# WHAT IS NEEDED
Write out the data below verbatim, from its first line through the line containing "text_box int[][] arr = new int[laenge1][laenge2];", and nothing more.

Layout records
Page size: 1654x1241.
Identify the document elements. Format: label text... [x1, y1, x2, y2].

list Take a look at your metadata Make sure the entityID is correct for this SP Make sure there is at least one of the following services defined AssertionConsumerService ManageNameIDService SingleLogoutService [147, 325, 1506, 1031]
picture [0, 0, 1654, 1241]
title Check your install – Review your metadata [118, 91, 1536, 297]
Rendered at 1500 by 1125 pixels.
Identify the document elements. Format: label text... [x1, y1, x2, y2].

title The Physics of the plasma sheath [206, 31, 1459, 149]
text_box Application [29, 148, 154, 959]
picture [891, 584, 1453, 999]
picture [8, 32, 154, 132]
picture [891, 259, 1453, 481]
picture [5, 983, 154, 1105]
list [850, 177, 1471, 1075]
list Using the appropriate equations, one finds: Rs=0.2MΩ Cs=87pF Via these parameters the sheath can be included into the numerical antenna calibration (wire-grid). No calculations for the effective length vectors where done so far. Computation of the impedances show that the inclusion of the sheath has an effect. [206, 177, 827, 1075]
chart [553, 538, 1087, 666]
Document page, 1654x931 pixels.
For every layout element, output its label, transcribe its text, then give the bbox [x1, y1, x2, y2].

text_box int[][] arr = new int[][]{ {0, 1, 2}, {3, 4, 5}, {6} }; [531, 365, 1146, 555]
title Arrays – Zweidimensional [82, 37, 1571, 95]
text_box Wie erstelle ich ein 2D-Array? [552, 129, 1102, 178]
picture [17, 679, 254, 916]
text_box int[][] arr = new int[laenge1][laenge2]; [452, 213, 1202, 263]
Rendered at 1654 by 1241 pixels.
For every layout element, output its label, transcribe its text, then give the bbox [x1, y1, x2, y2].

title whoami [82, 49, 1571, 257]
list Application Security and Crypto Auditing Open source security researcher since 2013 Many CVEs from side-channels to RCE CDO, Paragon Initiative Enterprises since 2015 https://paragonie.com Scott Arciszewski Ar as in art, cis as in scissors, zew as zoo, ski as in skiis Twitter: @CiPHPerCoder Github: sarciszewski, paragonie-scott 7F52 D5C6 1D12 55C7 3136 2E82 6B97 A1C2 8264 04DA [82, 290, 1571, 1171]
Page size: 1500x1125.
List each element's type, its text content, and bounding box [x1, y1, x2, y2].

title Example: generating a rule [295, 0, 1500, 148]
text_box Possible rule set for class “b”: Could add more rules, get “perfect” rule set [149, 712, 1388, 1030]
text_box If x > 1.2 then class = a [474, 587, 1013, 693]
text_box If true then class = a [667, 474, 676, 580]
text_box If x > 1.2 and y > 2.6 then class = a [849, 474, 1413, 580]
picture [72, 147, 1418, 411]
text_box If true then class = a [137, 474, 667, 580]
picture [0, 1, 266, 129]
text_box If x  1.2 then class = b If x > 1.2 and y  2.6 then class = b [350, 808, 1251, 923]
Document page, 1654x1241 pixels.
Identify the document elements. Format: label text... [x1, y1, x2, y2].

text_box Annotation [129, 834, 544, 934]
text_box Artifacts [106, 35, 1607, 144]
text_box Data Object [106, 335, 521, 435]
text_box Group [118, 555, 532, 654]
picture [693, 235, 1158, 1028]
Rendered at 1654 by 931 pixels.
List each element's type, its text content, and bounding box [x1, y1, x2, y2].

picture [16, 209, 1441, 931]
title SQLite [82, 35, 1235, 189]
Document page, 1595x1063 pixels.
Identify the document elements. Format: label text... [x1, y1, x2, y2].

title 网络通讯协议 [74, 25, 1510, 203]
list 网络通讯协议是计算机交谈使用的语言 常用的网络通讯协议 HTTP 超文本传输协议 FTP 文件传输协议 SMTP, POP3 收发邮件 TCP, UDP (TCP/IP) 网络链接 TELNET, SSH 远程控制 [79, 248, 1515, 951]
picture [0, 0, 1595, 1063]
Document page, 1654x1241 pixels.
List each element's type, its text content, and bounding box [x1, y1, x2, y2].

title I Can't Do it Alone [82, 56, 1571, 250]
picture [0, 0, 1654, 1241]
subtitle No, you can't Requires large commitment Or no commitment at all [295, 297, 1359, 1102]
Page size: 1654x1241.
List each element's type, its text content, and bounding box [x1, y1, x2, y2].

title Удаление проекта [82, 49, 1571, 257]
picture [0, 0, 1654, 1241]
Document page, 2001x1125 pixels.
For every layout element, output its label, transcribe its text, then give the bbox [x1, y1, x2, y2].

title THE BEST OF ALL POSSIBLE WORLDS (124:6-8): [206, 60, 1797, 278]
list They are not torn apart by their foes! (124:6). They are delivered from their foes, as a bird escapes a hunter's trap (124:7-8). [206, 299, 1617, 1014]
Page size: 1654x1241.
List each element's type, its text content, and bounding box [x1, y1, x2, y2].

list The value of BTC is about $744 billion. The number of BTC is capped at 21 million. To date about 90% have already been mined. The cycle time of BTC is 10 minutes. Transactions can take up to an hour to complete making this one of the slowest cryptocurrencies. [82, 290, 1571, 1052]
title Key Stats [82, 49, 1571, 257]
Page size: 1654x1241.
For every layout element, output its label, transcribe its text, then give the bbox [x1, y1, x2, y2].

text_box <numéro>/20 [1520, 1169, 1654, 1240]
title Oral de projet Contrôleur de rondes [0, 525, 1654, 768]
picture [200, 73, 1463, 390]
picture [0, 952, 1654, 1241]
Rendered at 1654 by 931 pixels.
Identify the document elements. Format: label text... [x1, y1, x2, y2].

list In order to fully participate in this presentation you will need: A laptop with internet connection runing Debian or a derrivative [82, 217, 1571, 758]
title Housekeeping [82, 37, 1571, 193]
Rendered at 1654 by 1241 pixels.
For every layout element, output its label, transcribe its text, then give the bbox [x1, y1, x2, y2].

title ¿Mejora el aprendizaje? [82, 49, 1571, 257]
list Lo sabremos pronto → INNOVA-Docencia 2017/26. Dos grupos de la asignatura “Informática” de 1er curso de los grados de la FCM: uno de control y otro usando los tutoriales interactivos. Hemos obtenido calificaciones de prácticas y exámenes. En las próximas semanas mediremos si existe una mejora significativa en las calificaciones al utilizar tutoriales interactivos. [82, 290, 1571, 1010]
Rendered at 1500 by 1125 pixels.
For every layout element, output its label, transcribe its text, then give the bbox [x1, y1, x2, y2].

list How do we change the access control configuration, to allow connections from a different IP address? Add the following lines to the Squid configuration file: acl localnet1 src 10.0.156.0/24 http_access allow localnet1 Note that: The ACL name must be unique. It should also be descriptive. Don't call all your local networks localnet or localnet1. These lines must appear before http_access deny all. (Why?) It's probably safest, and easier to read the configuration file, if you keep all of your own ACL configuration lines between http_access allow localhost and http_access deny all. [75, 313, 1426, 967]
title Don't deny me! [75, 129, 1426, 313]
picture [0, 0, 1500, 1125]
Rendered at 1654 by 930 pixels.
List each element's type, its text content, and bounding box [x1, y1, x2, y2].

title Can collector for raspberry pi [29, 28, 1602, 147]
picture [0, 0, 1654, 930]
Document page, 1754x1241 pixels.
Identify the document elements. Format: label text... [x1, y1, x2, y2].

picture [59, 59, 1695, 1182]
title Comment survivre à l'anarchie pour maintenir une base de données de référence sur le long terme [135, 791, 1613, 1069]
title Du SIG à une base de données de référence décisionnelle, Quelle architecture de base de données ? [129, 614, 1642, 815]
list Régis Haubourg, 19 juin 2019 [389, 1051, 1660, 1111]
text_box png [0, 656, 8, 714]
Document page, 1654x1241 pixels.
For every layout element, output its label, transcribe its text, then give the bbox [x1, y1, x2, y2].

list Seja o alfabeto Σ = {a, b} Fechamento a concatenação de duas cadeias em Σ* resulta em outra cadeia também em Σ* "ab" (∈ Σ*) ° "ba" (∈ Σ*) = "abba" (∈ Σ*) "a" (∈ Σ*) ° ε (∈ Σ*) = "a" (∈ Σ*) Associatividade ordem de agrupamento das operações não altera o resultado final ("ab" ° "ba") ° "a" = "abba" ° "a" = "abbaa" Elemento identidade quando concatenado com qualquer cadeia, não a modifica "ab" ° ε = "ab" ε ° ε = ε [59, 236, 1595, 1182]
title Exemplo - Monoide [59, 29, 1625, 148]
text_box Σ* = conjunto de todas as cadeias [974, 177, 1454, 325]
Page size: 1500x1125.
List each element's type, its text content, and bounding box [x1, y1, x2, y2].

# THE OUTPUT
Page size: 1654x1241.
Identify the document elements. Format: label text... [x1, y1, x2, y2].

list Take a look at your metadata Make sure the entityID is correct for this SP Make sure there is at least one of the following services defined AssertionConsumerService ManageNameIDService SingleLogoutService [147, 325, 1506, 1031]
picture [0, 0, 1654, 1241]
title Check your install – Review your metadata [118, 91, 1536, 297]
Rendered at 1500 by 1125 pixels.
Identify the document elements. Format: label text... [x1, y1, x2, y2].

title The Physics of the plasma sheath [206, 31, 1459, 149]
text_box Application [29, 148, 154, 959]
picture [891, 584, 1453, 999]
picture [8, 32, 154, 132]
picture [891, 259, 1453, 481]
picture [5, 983, 154, 1105]
list [850, 177, 1471, 1075]
list Using the appropriate equations, one finds: Rs=0.2MΩ Cs=87pF Via these parameters the sheath can be included into the numerical antenna calibration (wire-grid). No calculations for the effective length vectors where done so far. Computation of the impedances show that the inclusion of the sheath has an effect. [206, 177, 827, 1075]
chart [553, 538, 1087, 666]
Document page, 1654x931 pixels.
For every layout element, output its label, transcribe its text, then give the bbox [x1, y1, x2, y2].

text_box int[][] arr = new int[][]{ {0, 1, 2}, {3, 4, 5}, {6} }; [531, 365, 1146, 555]
title Arrays – Zweidimensional [82, 37, 1571, 95]
text_box Wie erstelle ich ein 2D-Array? [552, 129, 1102, 178]
picture [17, 679, 254, 916]
text_box int[][] arr = new int[laenge1][laenge2]; [452, 213, 1202, 263]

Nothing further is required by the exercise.